PAGE TEXT section start

By June 20, 2021No Comments

Photo credit: Why Juneteenth Matters – ASALH – The Founders of Black History Month

On June 17, 2021, President Biden signed a bill into law making Juneteenth a federal holiday.  June 19, 1865, is known as Juneteenth, Day of Freedom, and Emancipation Day.

The Emancipation Proclamation was signed by Abraham Lincoln in September 1862, freeing all enslaved people. However, enslaved men and women in the Union States were not free until 1865 after the ratification of the thirteenth amendment.

Upon leaving their mistresses after receiving the news of their freedom black women took with them fancy dresses, underclothes, trinkets, ribbons, and bows for the hair of their children.  During the celebrations of freedom, black women would strut around in the dresses they had taken from their former mistresses’ closets.  Historians report that the celebrations included good food, dancing, and singing along with the women parading.

The black women displayed their pride and joy in their freedom.  The Juneteenth parade was an opportunity for self-expression by these once restrained black women.

PAGE TEXT section end
GIVEN ENTRIES section start

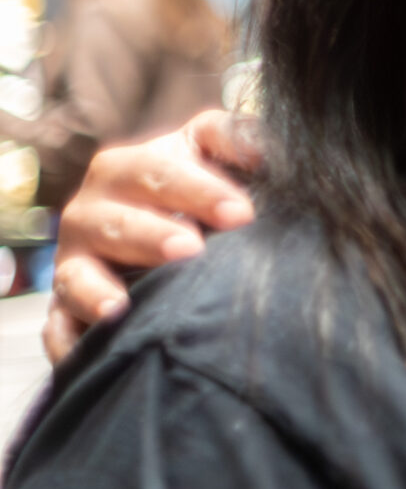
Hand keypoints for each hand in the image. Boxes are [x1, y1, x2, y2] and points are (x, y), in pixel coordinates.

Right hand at [43, 109, 260, 363]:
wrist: (167, 238)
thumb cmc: (196, 189)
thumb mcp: (211, 153)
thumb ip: (233, 138)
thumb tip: (264, 147)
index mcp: (126, 171)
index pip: (154, 171)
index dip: (196, 189)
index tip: (242, 212)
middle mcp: (91, 213)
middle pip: (112, 221)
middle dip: (150, 235)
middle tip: (191, 250)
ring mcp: (75, 262)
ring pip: (76, 274)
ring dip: (98, 289)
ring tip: (122, 307)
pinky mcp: (67, 308)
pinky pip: (59, 327)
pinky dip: (69, 339)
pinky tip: (89, 350)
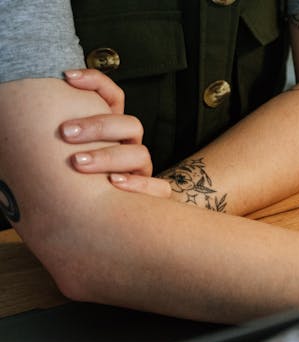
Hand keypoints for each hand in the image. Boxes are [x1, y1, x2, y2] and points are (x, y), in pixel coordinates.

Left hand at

GIVEN ENTRIES section end

TASKS FOR THIS EXERCISE:
(1) Answer these from the Juneteenth text:
(a) On what date did President Biden sign the bill making Juneteenth a federal holiday?
(b) Besides Juneteenth, what two other names does the text give for June 19, 1865?
(c) According to historians, what did the freedom celebrations include along with the women parading?
(2) Extend the Juneteenth passage with a few more sentences that follow on from its final line.
The records aren't needed for any of this work.

ANSWERS TO EACH TASK:
(1)
(a) June 17, 2021
(b) Day of Freedom and Emancipation Day
(c) Good food, dancing, and singing

(2)
In later years these acts of self-expression, parades, and celebrations would lead to Juneteenth festivals and pageants.  Today black women remain an integral part of the work put into the Juneteenth Celebrations.

As we remember and celebrate, we must not forget that there is much more that needs to be done.  So many of us are not free.  Many have been taken and sold for sex and labor.  There are women being held captive in their own homes.  Equality and justice continue to be rights that we continue to fight for.

 

“No one is free until we are all free.” (Martin Luther King, Jr.)

 

Happy Juneteenth to the Ancestors!

Happy Juneteenth to my sisters and brothers!